Tornando a casa, invece, sono passata per Keren HaYesod street: la strada era chiusa per la manifestazione che i gerosolimitani liberal hanno tenuto davanti alla residenza del Premier Netanyahu a Rehavia.
Io, personalmente, più che interrogarmi sulla maternità surrogata a favore delle coppie gay, mi sono chiesta: ma questi due differenti gruppi sociali israeliani comunicano mai tra di loro?
From: Fiammetta Martegani
To: Susan Dabbous
Carissima Susan,
direi che proprio questa è la questione centrale. La società civile israeliana è molto più divisa sul tema dello Stato-Nazione che su quello della gravidanza surrogata e dell’uguaglianza di genere: il numero di manifestanti il 22 gennaio (attorno ai 100.000) era, infatti, di gran lunga superiore rispetto a quelli della manifestazione indetta per protestare contro la legge dello Stato-Nazione ebraico. Senza contare che a scendere in piazza, nel primo caso, non sono stati solo membri della comunità LBGTQ.
Ho parlato con molte persone alla manifestazione. Secondo Ofir, futuro padre di figli nati da madre surrogata (all’estero) il tema dell’uguaglianza dei diritti di genere, a quanto pare, sta molto più a cuore di quello dell’uguaglianza dei diritti fra cittadini di religione diversa da quella ebraica.

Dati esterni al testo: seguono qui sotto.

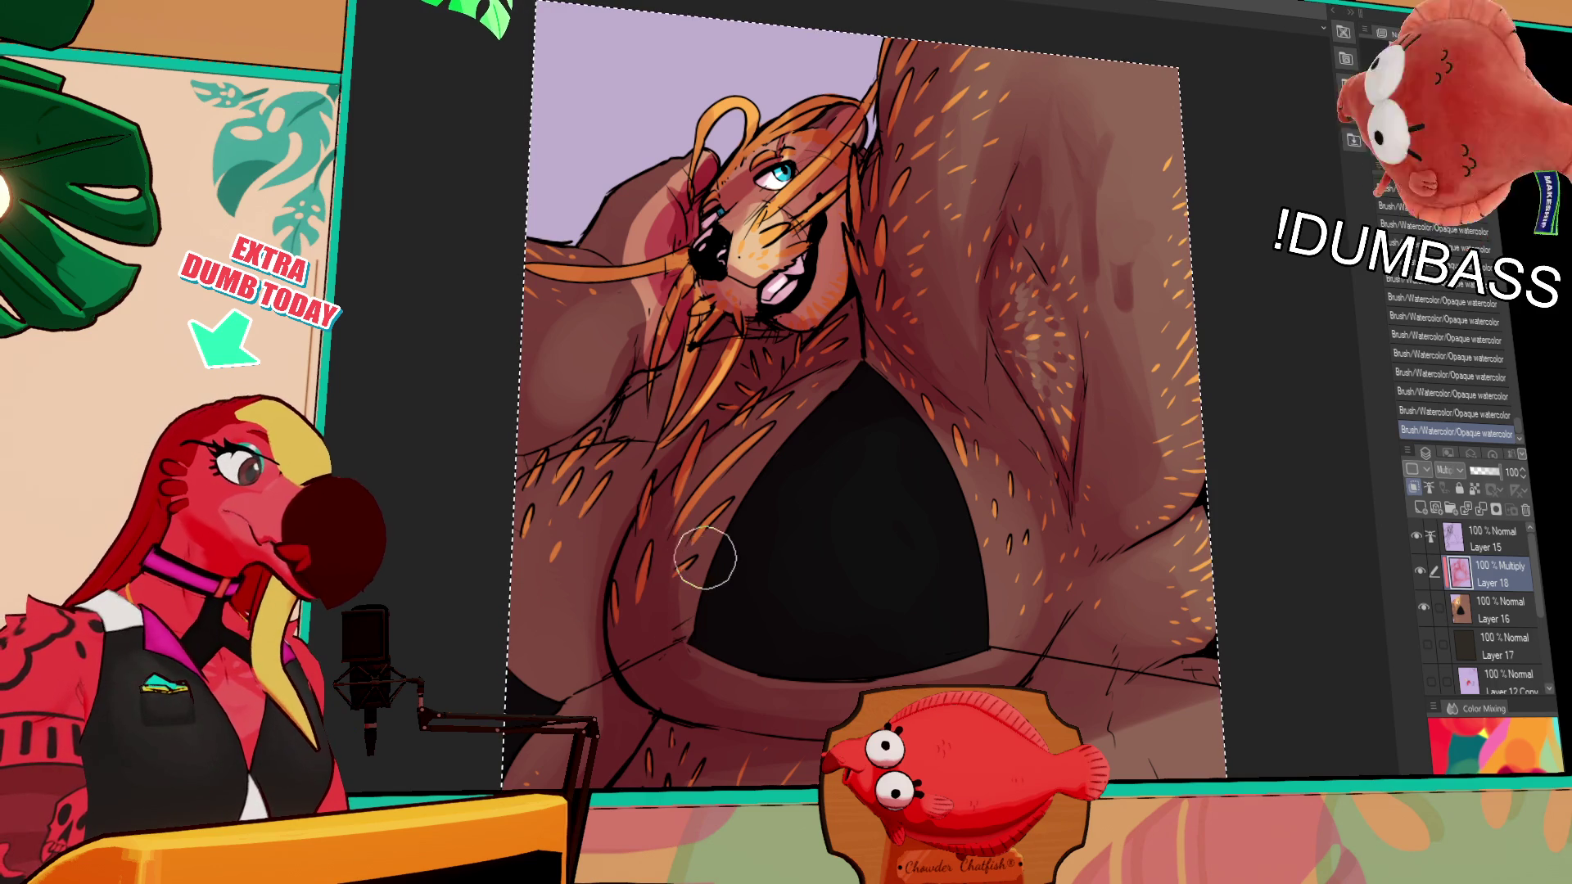
pyautogui.moveTo(704, 528)
pyautogui.mouseDown()
pyautogui.moveTo(651, 634)
pyautogui.moveTo(692, 487)
pyautogui.mouseUp()
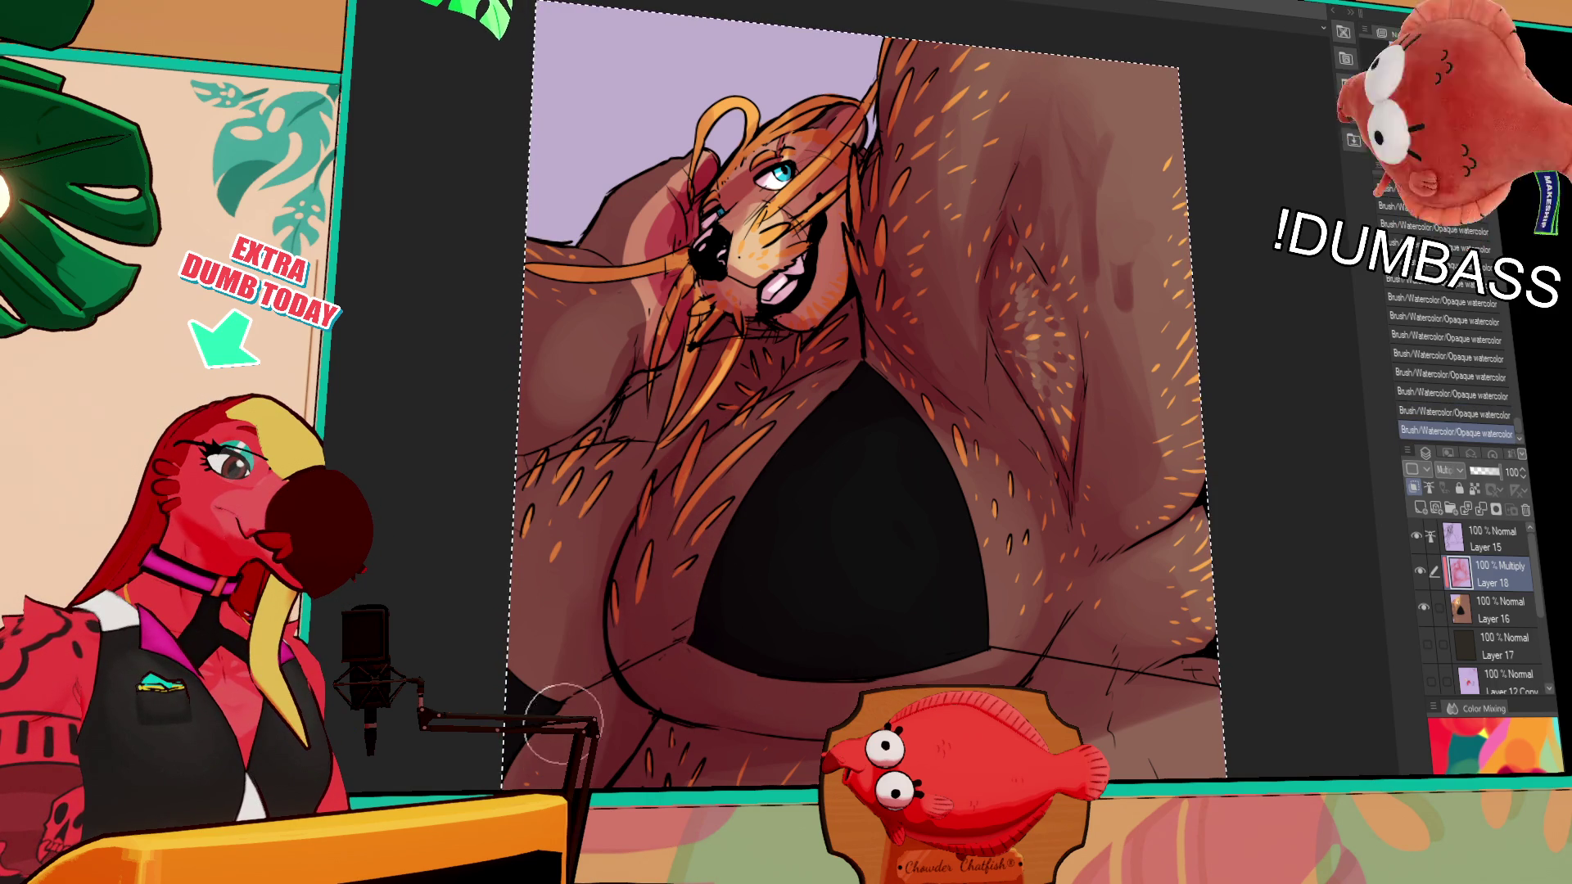
pyautogui.press('ctrl+z')
pyautogui.press('ctrl+z')
pyautogui.press('ctrl+z')
pyautogui.press('ctrl+y')
pyautogui.press('ctrl+y')
pyautogui.press('ctrl+y')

Secondo Isak, che oltre a essere gay lavora proprio per WIX, per lo meno all’interno di una società laica come quella di Tel Aviv è comunque più facile trovare un consenso riguardo ai diritti di genere che riguardo alla legge sullo Stato Nazione, assai controversa nella sua stessa stesura, tanto da aver spaccato a metà persino gruppi apparentemente considerati omogenei: dal partito Likud, di cui l’attuale Presidente della Repubblica Rivlin si è esplicitamente dichiarato contrario, a certi intellettuali di sinistra come Gideon Levi che hanno invece descritto questa legge come una banale messa per iscritto “de facto” di uno status quo già in vigore da anni.
Per non parlare degli ultraortodossi che erano in coda a pregare per il Tempio che lo Stato di Israele non lo hanno mai riconosciuto, fin dalla sua fondazione, perché stanno ancora aspettando il Messia.
Forse in tutta questa spaccatura culturale e politica il fenomeno più affascinante rimane quello di Startup Nation: se sono le compagnie high tech, infatti, a prendersi carico dei diritti alla parità di genere per le famiglie non eteronormative, forse il prossimo passo della “mano invisibile” di Startup Nation sarà quello di colmare le lacune lasciate dalla mano visibile dello Stato di Israele?
Cara Fiammetta,
apri l’attualissimo tema dell’influenza delle lobby nelle democrazie moderne, ma in questo caso, fa un po’ riflettere come queste compagnie high tech si stiano comportando più come dei sindacati che come dei sottili lobbisti.
Non sarebbe male avere questo illuminato contrappeso, per voi, visto che il piede dell’attuale governo ultra right wing è sempre schiacciato sull’acceleratore delle riforme più anti progressiste della storia d’Israele.
Ma la sfida che la società israeliana ha davanti è davvero sottile, perché in una vera democrazia moderna e matura, non sono le aziende private a dettare l’agenda normativa della sanità pubblica. Perché se esiste una legge, giusta o sbagliata che sia, la si applica come è, senza eccezioni, fino all’arrivo del governo successivo, eletto dal popolo, che può a pieno diritto cambiarla.
In altre parole, la scelta di queste compagnie high tech getta le basi ad un’altra diseguaglianza: le coppie gay che non lavorano per loro restano tagliate fuori.